Keroncong di daerah Tugu menjadi inspirasi lahirnya lagu Keroncong Kemayoran sekitar tahun 1918-1919, lagu ini konon diciptakan seorang keturunan Indo-Belanda, tetapi namanya tidak diketahui sampai sekarang, inisial penciptanya ditulis dengan N.N. Sinyo-sinyo Belanda pada masa itu mencoba memasukkan unsur jazz yang menghasilkan keroncong dengan bunyi crong…crong…crong yang lebih improvitatif dan menambah variasi akord.

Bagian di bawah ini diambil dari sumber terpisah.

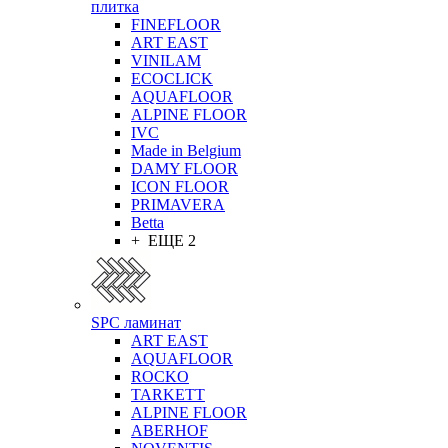
плитка
FINEFLOOR
ART EAST
VINILAM
ECOCLICK
AQUAFLOOR
ALPINE FLOOR
IVC
Made in Belgium
DAMY FLOOR
ICON FLOOR
PRIMAVERA
Betta
+ ЕЩЕ 2
SPC ламинат
ART EAST
AQUAFLOOR
ROCKO
TARKETT
ALPINE FLOOR
ABERHOF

Di kampung Kemayoran pernah bermukim beberapa musisi keroncong terkenal antara lain: Atingan, J Dumas, Jan Schneider, Kramer, M Sagi, Any Landow, dan Ismail Marzuki. Berawal dari musisi-musisi di kampung Kemayoran itu lahir sebuah lagu yang berjudul Keroncong Kemayoran.

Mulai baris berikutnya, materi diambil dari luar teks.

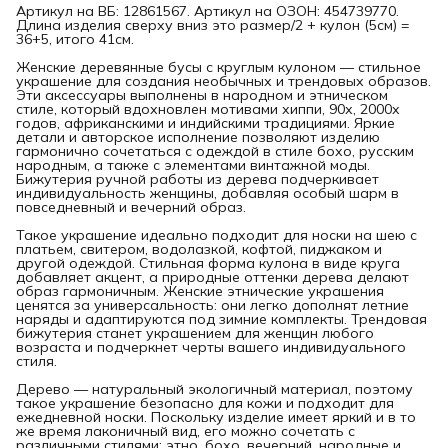
Артикул на ВБ: 12861567. Артикул на ОЗОН: 454739770.
Длина изделия сверху вниз это размер/2 + кулон (5см) =
36+5, итого 41см.
Женские деревянные бусы с круглым кулоном — стильное
украшение для создания необычных и трендовых образов.
Эти аксессуары выполнены в народном и этническом
стиле, который вдохновлен мотивами хиппи, 90х, 2000х
годов, африканскими и индийскими традициями. Яркие
детали и авторское исполнение позволяют изделию
гармонично сочетаться с одеждой в стиле бохо, русским
народным, а также с элементами винтажной моды.
Бижутерия ручной работы из дерева подчеркивает
индивидуальность женщины, добавляя особый шарм в
повседневный и вечерний образ.
Такое украшение идеально подходит для носки на шею с
платьем, свитером, водолазкой, кофтой, пиджаком и
другой одеждой. Стильная форма кулона в виде круга
добавляет акцент, а природные оттенки дерева делают
образ гармоничным. Женские этнические украшения
ценятся за универсальность: они легко дополнят летние
наряды и адаптируются под зимние комплекты. Трендовая
бижутерия станет украшением для женщин любого
возраста и подчеркнет черты вашего индивидуального
стиля.
Дерево — натуральный экологичный материал, поэтому
такое украшение безопасно для кожи и подходит для
ежедневной носки. Поскольку изделие имеет яркий и в то
же время лаконичный вид, его можно сочетать с
различными стилями: этно, бохо, вечерний, народные и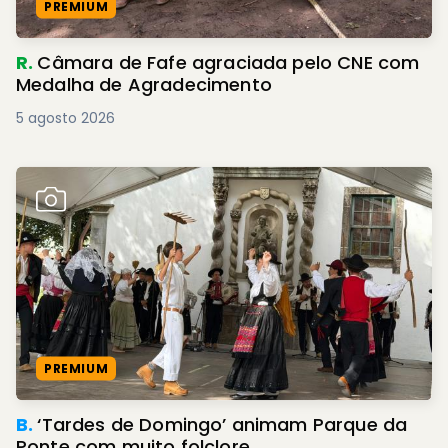
PREMIUM
R.
Câmara de Fafe agraciada pelo CNE com
Medalha de Agradecimento
5 agosto 2026
PREMIUM
B.
‘Tardes de Domingo’ animam Parque da
Ponte com muito folclore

Sulit untuk melusuri siapa sebenarnya pencipta lagu keroncong tersebut, namun bisa dipastikan bahwa lagu tersebut diciptakan oleh salah seorang “buaya” keroncong yang kerap berkumpul dan berlatih musik di kampung Kemayoran, karena di wilayah tersebut banyak musikus keroncong yang tinggal dan mengadakan latihan musik di kawasan tersebut. Walaupun memiliki persamaan dengan lagu-lagu keroncong di kampung Tugu, tetapi syair dalam Keroncong Kemayoran berbeda dengan syair keroncong di kampung Tugu, karena Keroncong Kemayoran menggunakan syair berbahasa Melayu dan bersifat improvisatoris dan syair lagu ini tidak pernah tepat setiap kali dibawakan. Orkes Kemayoran ini sedikit banyak membawakan lagu-lagu khas Betawi karena, pemainnya sendiri berasal dari daerah Betawi.

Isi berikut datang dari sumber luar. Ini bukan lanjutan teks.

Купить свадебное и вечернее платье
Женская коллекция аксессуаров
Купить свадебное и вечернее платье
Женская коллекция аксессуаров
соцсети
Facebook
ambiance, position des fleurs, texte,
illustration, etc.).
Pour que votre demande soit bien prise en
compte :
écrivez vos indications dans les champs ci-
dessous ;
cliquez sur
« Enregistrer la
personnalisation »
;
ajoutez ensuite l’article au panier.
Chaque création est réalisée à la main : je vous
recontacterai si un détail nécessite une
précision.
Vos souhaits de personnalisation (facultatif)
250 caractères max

Lagu keroncong Portugis pertama-tama yang juga cukup populer adalah Prounga, khusus untuk penyanyi solo sesuai dengan artinya yaitu tunggal. Lagu ini sangat disenangi penduduk kampung Bandan, Jakarta, hingga menyebutnya Keroncong Kampung Bandan. Pada akhir abad ke-19, di Batavia ada sekelompok remaja Indo yang sering berkeliling ke luar masuk kampung sambil memainkan musik keroncong. Mereka tidak perduli akan waktu, kadang-kadang sampai larut malam. “Gerombolan liar” itu kemudian terkenal dengan nama de Wandelende Krontjong. Rombongan ini apabila lewat di kampung-kampung, para remaja yang mendengarnya akan tergoda dan segera meninggalkan rumah kemudian mengikuti rombongan tersebut. Bersemai di Kampung Tugu kemudian Kemayoran, musik keroncong terus menyebar ke berbagai daerah di tanah air. (berbagai sumber)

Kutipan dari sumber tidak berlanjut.